The AIIMS chief also warned against the overuse of blood tests for biomarkers.
“A lot of people go for CRP, Didimer, LDH ferritin — all these tests. This is not needed for mild illness [if] home isolation with oxygen saturation [is] maintained. This only causes a panic reaction. These are markers of inflammation that go up even when you have a common cold or tooth infection. This does not show if the disease has progressed. Sometimes starting medicines based on this is counterproductive. These should be done when you have moderate illness. Unnecessary reliance on biomarkers can lead to over-treatment,” Dr Guleria cautioned.
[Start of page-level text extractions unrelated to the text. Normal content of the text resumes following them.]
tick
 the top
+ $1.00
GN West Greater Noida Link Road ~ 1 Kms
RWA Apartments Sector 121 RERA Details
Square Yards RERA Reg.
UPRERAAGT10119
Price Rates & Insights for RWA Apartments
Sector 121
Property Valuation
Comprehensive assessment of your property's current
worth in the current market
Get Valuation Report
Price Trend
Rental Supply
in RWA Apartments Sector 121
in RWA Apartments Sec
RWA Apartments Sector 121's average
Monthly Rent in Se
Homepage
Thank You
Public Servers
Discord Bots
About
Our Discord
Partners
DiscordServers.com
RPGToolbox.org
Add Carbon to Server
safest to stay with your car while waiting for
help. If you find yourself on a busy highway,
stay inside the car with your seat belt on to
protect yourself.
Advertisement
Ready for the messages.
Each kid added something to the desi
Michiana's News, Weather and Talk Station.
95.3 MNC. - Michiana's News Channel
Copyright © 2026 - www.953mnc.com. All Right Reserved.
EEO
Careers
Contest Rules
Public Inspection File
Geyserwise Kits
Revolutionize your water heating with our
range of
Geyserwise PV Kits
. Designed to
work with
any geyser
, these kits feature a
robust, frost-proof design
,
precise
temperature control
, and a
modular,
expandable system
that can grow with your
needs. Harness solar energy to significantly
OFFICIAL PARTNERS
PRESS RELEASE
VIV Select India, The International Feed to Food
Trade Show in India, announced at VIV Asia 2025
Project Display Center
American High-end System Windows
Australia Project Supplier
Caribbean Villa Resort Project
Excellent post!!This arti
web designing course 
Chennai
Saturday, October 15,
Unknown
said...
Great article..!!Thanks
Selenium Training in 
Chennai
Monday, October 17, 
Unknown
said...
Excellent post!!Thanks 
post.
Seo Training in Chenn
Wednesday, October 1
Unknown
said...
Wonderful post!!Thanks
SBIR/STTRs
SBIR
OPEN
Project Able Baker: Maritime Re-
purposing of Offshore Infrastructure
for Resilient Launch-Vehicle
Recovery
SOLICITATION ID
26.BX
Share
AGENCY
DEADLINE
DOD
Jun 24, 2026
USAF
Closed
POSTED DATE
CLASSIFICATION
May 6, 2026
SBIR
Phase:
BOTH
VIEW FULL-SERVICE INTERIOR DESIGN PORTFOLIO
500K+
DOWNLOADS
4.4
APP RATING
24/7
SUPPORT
He also underscored the importance of doctors’ training as the disease spreads to smaller cities and identified excessive fatigue, falling oxygen saturation levels and chest pain as warning signs that could indicate a person in home isolation needs hospitalisation.
Advance paid for 16 crore more vaccine doses
Sidestepping concerns about vaccine availability, Lav Agarwal, joint secretary in the Ministry of Health, said 12 states had started vaccinations in the 18-44 years age group but for the Government of India, the priority remains vaccinating people in the above 45 years category.
“This (18-44 years) is an additionality … every person in their own way is a frontline worker, but for vaccination purposes, we have chosen those people who have a role in containment operations. We have now expanded the vaccination programme so much that everybody is covered now,” Agarwal said in response to a question about why journalists have not been included in the category of frontline workers.
The joint secretary also refuted allegations that the central government has not placed any new orders for vaccines after March.
“An advance of Rs 1,732.50 crore was released to Serum Institute of India (SII) on 28.04.2021 for 11 crore doses of Covishield vaccine during May, June and July. As on date, against the last order of 10 crore doses for supplies of Covishield vaccine, 8.744 crore doses have been delivered till 03.05.2021. Additionally, 100 per cent advance of Rs 787.50 crore was released on 28.04.2021 to Bharat Biotech India Ltd (BBIL) for 5 crore Covaxin doses during May, June and July. As on date against the last order of 2 crore doses for supplies of Covaxin vaccine, 0.8813 crore doses have been delivered till 03.05.2021,” he said.
In an accompanying presentation, Agarwal displayed a table that showed India’s recoveries in the month of April to illustrate his point that there is a “positive” development on the Covid front. He also cited the marginal dip in daily cases — to 3.92 lakh on Sunday and 3.68 lakh on Monday from over 4 lakh per day — to claim that these are the early signs of Covid numbers stabilising.
“Cases are plateauing in Punjab, Telangana, Uttar Pradesh and Uttarakhand. States that are still showing an increase in trend include Andhra Pradesh, Assam, Bihar, Karnataka, Kerala etc.,” he said.
Both Agarwal and Piyush Goyal, additional secretary in the home ministry, claimed that there is no shortage of oxygen and the need is to rationalise its use.